- Saintala Location in Odisha, India
- Coordinates: 20°26′0″N 83°20′0″E﻿ / ﻿20.43333°N 83.33333°E
- Country: India
- State: Odisha
- District: Balangir
- Elevation: 182 m (597 ft)
- Time zone: UTC+5:30 (IST)
- PIN: 767032
- Telephone code: 06655
- Vehicle registration: OR-03
- Coastline: 0 kilometres (0 mi)
- Lok Sabha constituency: Balangir
- Vidhan Sabha constituency: Titlagarh
- Climate: Tropical monsoon (Köppen)
- Website: odisha.gov.in

= Saintala =

Taluk in Odisha, India

Saintala is a taluk located at about 35 km south of the Balangir-Titlagarh road in Titlagarh sub-division of Bolangir district, Odisha, India. It was formerly known as Sainyatala.

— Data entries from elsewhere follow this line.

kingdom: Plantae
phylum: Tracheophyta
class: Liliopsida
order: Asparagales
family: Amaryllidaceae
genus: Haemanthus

National Highway 201 passes through Saintala.

==Geography==

Saintala is located on the southern plateau, surrounded by evergreen forests, hills, rivers, and farmlands.

Saintala is well connected with both roadways and railways. National Highway 201 passes through it and also other roads connects it with nearby villages. Saintala Railway Station is located about 4 km from the village.